By Ismail Akbulut
Special to the Mirror-Spectator
In a tweet fired off earlier this month, Turkish sociologist Yahya Mustafa Keskin from Abant Izzet Baysal University took aim at journalist Hayko Bagdat — who has Armenian roots — by mockingly referring to him as the “remains of the sword.” This might seem cryptic for the average English speaker, but Keskin was insulting Bagdat’s family as the lucky ones who managed to survive the 1915 Armenian Genocide carried out by the Ottoman Turks. Keskin then drove his point home by saying that Turks have never committed any genocides.
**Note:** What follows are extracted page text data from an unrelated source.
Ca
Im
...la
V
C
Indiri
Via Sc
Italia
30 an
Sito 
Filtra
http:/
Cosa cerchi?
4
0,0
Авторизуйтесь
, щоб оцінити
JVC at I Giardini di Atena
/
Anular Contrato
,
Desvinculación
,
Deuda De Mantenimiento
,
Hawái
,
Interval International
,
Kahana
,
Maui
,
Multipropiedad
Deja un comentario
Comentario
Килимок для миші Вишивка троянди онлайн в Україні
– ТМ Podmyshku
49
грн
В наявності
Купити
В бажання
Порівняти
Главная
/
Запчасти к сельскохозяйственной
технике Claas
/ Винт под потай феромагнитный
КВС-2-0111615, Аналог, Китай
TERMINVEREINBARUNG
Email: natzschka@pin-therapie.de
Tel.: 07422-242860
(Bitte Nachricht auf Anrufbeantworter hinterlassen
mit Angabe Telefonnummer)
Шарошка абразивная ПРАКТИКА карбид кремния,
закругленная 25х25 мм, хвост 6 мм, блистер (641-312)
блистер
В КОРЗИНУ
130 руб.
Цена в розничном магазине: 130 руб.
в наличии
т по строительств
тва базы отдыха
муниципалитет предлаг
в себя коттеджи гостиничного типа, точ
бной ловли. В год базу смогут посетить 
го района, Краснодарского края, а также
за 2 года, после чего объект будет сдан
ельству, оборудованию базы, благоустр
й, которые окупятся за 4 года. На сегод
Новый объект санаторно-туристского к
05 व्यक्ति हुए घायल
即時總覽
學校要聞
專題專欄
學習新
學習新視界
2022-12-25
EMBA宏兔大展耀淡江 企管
Author Jason Stanley argues in his recent book How Fascism Works that fascist regimes, especially ones with a history of atrocities, always emphasize a mythical narrative that portrays its own past as morally pure and free of tarnish. Today’s Turkey not only denies its role in the Armenian Genocide, but is in the midst of carrying out atrocities against its own citizens, according to many academics and politicians. Today’s victims are Turkey’s marginalized dissidents: liberals, leftists, Kurds and, most notably, participants of the Gulen Movement (GM), or Hizmet.
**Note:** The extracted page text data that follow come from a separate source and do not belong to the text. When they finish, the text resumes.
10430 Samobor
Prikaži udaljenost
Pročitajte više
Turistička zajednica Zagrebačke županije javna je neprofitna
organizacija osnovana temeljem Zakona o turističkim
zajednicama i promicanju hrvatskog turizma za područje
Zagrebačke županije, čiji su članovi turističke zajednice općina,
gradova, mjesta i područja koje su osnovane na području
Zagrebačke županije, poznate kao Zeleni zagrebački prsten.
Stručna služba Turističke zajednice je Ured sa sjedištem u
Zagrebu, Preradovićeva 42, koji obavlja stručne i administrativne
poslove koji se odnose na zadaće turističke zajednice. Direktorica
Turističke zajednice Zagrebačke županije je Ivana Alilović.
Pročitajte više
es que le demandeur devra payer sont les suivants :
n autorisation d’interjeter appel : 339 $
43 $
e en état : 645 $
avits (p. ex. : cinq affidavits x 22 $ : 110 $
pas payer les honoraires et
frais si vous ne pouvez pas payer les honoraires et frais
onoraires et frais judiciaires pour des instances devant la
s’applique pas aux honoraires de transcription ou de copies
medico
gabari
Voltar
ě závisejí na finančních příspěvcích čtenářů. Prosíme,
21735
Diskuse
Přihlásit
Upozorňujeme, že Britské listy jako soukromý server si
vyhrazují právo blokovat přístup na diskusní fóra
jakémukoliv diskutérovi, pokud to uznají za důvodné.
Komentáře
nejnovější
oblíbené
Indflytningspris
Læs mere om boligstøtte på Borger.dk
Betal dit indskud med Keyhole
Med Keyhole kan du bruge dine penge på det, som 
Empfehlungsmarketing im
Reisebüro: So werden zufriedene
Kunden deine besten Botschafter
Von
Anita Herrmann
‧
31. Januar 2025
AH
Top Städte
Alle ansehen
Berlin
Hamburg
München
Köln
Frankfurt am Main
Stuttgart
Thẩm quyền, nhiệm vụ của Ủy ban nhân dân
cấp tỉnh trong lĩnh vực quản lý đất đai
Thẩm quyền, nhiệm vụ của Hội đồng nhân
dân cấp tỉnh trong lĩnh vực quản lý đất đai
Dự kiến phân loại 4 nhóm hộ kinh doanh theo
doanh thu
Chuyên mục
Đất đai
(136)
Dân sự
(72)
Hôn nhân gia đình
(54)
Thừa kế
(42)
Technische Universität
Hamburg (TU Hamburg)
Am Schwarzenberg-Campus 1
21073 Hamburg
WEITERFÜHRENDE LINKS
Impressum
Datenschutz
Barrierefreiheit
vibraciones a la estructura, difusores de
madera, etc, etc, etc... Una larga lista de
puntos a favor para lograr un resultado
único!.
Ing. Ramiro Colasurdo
Members of Hizmet were once accepted as legitimate players in Turkey’s complex body politic until the movement ran afoul of current Turkish President Erdogan, who now refers to them as terrorists. Hizmet members are publicly demonized, have their assets and wealth confiscated, and their passports revoked. Many have been and are tortured, abducted and even murdered.
While participants of the GM are enduring these heinous atrocities in Turkey, GM participants active at the Colorado-based non-profit Multicultural Mosaic Foundation made a historically meaningful and courageous gesture last month by screening the film “The Other Side of Home.”